Methods: We surveyed health departments in 180 United States counties with high overdose mortality rates.
Results: Among health officials from 54 counties (30% response), many counties reported implementation of evidence-based practices, with a high degree of programmatic variation. The majority of responding health departments (94%) conducted overdose education and naloxone distribution (OEND) programs. Programs were heterogeneous in scale, with a reported median of 250 naloxone kits (range 1-25,000 kits) acquired for community distribution.

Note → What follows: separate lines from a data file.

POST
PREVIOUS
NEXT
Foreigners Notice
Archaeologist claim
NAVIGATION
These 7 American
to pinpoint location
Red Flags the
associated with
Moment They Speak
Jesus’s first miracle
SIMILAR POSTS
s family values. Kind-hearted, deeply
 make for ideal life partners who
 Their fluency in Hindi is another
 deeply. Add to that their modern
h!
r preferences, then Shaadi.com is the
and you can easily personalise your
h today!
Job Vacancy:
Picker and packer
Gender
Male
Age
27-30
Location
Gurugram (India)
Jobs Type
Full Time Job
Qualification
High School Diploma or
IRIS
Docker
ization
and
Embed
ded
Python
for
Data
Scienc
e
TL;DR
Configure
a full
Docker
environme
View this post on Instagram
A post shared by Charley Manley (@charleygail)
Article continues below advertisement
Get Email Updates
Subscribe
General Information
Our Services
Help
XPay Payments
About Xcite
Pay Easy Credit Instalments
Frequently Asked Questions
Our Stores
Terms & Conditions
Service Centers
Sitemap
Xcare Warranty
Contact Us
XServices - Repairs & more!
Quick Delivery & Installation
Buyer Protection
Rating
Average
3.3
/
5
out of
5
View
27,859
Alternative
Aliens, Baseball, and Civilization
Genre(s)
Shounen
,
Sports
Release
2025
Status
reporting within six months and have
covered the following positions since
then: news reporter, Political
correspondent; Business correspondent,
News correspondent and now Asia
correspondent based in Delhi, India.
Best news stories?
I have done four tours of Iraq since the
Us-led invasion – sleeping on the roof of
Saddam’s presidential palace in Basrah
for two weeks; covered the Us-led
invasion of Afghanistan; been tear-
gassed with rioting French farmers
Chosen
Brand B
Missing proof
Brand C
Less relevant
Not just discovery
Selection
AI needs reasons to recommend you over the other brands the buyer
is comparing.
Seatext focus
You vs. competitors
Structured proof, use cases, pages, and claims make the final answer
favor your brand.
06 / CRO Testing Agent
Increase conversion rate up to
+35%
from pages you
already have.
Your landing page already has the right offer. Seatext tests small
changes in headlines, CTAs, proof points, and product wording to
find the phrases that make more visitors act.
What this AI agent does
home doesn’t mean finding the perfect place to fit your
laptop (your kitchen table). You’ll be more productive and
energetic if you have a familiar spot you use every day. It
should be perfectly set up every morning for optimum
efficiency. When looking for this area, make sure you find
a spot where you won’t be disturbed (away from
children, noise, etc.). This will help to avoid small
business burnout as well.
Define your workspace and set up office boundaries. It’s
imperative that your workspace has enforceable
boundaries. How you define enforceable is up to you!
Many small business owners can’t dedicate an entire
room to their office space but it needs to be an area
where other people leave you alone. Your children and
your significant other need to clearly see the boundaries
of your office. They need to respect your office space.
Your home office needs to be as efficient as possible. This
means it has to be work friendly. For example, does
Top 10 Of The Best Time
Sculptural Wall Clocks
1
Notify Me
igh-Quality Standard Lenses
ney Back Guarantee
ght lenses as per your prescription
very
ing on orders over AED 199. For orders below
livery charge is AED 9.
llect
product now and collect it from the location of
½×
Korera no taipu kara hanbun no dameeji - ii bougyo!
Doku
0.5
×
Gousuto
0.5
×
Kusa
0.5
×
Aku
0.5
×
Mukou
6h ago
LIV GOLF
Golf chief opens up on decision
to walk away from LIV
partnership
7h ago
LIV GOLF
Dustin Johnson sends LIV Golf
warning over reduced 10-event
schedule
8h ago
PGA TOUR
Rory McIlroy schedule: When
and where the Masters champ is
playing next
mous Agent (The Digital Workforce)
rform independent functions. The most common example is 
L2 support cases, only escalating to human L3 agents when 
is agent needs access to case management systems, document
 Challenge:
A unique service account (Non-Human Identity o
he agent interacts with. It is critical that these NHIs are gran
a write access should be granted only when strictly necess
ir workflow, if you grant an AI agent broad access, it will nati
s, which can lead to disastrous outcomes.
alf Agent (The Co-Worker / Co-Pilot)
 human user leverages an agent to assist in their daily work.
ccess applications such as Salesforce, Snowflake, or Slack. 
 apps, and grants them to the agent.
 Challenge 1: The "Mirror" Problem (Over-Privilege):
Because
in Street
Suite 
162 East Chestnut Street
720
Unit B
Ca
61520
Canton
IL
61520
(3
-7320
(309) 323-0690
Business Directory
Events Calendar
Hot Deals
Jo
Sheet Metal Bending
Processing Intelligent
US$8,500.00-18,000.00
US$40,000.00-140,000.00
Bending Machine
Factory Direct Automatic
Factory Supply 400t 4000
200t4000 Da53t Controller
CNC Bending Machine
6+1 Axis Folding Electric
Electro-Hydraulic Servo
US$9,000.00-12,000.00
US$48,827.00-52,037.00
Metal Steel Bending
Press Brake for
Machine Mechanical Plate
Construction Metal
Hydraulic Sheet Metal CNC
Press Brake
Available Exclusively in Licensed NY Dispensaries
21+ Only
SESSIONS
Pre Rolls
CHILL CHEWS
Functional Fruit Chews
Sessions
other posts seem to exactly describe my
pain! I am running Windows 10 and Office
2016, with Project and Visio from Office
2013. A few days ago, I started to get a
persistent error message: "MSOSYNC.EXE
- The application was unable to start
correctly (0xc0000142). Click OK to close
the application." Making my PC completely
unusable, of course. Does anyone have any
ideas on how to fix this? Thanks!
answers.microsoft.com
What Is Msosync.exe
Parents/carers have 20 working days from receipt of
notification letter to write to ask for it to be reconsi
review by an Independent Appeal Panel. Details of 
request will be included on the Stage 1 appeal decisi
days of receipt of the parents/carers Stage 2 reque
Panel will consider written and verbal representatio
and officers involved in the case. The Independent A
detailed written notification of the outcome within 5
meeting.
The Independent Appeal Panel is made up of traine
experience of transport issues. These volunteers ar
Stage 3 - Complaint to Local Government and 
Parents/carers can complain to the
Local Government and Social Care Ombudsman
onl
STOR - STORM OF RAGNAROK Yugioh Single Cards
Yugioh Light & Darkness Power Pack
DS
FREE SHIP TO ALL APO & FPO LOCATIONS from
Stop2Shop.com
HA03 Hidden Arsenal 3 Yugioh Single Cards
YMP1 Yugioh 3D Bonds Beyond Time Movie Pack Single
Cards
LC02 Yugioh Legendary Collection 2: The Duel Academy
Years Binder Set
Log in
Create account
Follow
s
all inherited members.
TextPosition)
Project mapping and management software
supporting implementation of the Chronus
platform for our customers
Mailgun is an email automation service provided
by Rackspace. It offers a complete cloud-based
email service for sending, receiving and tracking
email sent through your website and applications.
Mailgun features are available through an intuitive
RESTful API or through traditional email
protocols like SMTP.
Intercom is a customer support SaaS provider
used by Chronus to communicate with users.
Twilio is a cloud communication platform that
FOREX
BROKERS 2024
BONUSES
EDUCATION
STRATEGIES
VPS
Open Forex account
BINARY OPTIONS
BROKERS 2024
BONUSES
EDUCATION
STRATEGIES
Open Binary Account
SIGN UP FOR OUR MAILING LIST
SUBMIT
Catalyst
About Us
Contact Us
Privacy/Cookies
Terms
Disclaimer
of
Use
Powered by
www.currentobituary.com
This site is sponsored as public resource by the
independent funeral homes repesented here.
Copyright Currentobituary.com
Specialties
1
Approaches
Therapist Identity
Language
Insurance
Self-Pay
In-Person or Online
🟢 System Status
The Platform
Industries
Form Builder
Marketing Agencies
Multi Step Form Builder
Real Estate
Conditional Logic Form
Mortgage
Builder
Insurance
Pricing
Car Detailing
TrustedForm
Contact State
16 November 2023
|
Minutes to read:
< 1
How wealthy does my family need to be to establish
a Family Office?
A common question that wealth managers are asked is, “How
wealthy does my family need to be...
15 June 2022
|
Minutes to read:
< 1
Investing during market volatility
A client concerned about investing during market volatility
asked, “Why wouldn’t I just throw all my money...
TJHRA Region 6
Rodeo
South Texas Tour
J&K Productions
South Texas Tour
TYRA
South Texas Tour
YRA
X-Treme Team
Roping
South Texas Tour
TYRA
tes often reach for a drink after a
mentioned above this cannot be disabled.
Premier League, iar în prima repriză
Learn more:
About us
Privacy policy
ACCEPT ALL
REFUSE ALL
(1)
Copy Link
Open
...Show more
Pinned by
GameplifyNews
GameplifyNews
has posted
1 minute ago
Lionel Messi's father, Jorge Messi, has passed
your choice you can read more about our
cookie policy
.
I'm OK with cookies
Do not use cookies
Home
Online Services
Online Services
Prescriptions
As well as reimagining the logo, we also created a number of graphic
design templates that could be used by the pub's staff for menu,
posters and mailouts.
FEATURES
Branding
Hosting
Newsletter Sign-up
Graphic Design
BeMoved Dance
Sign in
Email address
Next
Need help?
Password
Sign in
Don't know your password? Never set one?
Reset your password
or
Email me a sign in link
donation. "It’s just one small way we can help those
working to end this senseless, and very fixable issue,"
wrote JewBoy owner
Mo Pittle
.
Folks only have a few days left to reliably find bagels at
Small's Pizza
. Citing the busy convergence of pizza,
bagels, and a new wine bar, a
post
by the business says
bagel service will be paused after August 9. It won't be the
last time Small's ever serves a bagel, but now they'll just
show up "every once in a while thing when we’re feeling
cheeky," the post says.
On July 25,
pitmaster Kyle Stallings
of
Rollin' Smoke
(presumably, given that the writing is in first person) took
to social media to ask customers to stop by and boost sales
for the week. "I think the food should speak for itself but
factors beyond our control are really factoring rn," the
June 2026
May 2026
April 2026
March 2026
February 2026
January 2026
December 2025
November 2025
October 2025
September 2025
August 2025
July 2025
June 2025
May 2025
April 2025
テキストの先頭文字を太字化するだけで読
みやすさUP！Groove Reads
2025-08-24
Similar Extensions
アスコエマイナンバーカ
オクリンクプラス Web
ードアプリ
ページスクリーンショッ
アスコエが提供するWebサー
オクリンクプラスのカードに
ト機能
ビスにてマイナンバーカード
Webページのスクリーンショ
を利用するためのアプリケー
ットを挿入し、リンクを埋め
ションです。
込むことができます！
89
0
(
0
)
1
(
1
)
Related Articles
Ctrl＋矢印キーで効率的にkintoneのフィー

In addition, four in five respondents were aware of their state's standing order policy for increasing naloxone access. While the majority of respondents reported county-level availability of at least one form of evidence-based medications to treat opioid use disorder (MOUD), many reported no availability of buprenorphine (33%) or methadone (43%).
Conclusions: Local health departments are vital to reducing opioid overdose mortality, and many are implementing relevant evidence-based practices. To support further adoption of potentially life-saving strategies, health departments need adequate funding and staffing as well as policies and guidelines to support implementation.